Dr. Anthea Hartig will join us as co-chair of the Harada House Ad-Hoc Committee. Anthea M. Hartig, PhD, Executive Director, California Historical Society, was previously with the National Trust for Historic Preservation, where she directed the Trust’s Western Office and served the six continental far western states along with Hawai’i, Alaska and the Pacific Island Territories of Guam and Micronesia. Previously Dr. Hartig taught history and cultural studies at La Sierra University in Riverside and graduate courses in historic preservation at the University of California, Riverside from where she holds a Ph.D. and Master’s Degree. Dr.
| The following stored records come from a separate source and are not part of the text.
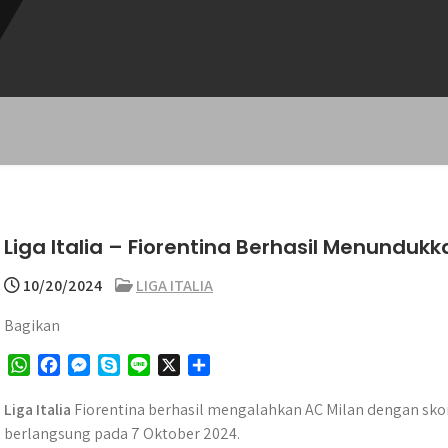
Liga Italia – Fiorentina Berhasil Menundukk
10/20/2024
LIGA ITALIA
Bagikan
W
F
M
S
L
X
S
h
a
e
k
i
h
a
c
s
y
n
a
Liga Italia
Fiorentina berhasil mengalahkan AC Milan dengan skor
t
e
s
p
e
r
berlangsung pada 7 Oktober 2024.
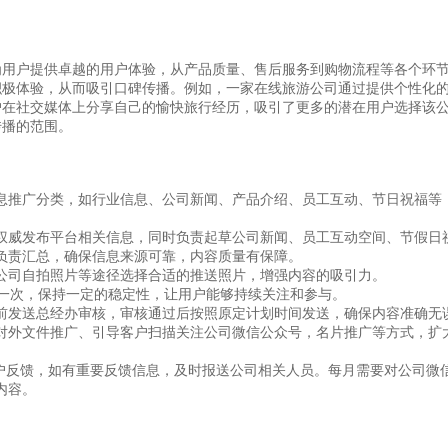
为用户提供卓越的用户体验，从产品质量、售后服务到购物流程等各个环
积极体验，从而吸引口碑传播。例如，一家在线旅游公司通过提供个性化
户在社交媒体上分享自己的愉快旅行经历，吸引了更多的潜在用户选择该
传播的范围。
息推广分类，如行业信息、公司新闻、产品介绍、员工互动、节日祝福等
权威发布平台相关信息，同时负责起草公司新闻、员工互动空间、节假日
负责汇总，确保信息来源可靠，内容质量有保障。
、公司自拍照片等途径选择合适的推送照片，增强内容的吸引力。
送一次，保持一定的稳定性，让用户能够持续关注和参与。
前发送总经办审核，审核通过后按照原定计划时间发送，确保内容准确无
对外文件推广、引导客户扫描关注公司微信公众号，名片推广等方式，扩
客户反馈，如有重要反馈信息，及时报送公司相关人员。每月需要对公司微
内容。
Hartig has served on many local, statewide and national history-related non-profit foundations’ boards of directors, including the California Preservation Foundation, the California Council for the Promotion of History and co-chairs the Harada House Ad-Hoc Advisory Committee, and has published in both academic and professional journals.

Donna Graves, consultant and Director of Preserving California Japantowns, will introduce participants to an abbreviated inaugural tour of Reading the Sites: The Japanese American Community in Riverside. Donna Graves received a B.A. in American Studies at UCSC, and M.A. in American Civilization from Brown University, and an M.A. in Urban Planning with a concentration on history and theory of the built environment from UCLA. She is widely known for her work documenting sites associated with Japanese American history and has developed historic context statements for San Francisco’s Japantown and the City of Richmond, California. In addition, she was the Project Consultant for the City of Riverside, Certified Local Government Grant 2010/2011, Japanese American Heritage and the Quest for Civil Rights in Riverside, California 1890s-1970s, Reading the Sites.

Dr. Catherine Gudis is Associate Professor of History and Director of the Public History Program at the University of California, Riverside. She is the author of Buyways: Billboards, Automobiles, and the American Cultural Landscape and an editor of Cultures of Commerce: Business Culture in America as well as groundbreaking exhibition catalogues on contemporary art, including A Forest of Signs: Art in the Crisis of Representation and Helter Skelter: L.A. Art in the 1990s. As a 2011-12 Getty Scholar, Dr. Gudis began work on her next book, Curating the City: The Framing of Los Angeles, which interweaves histories of public art, preservation, and urbanism in the Southland. She has worked for many years as a curator and preservationist, spearheading major educational initiatives at the Los Angeles Conservancy, contributing to such projects as SurveyLA and the City of Riverside’s historic contexts on Eastside and University Avenue, and working, in particular, on California-focused exhibitions, including one in progress for the Huntington Library. She received her Ph.D. in American Studies from Yale University and B.A. in Philosophy from Smith College.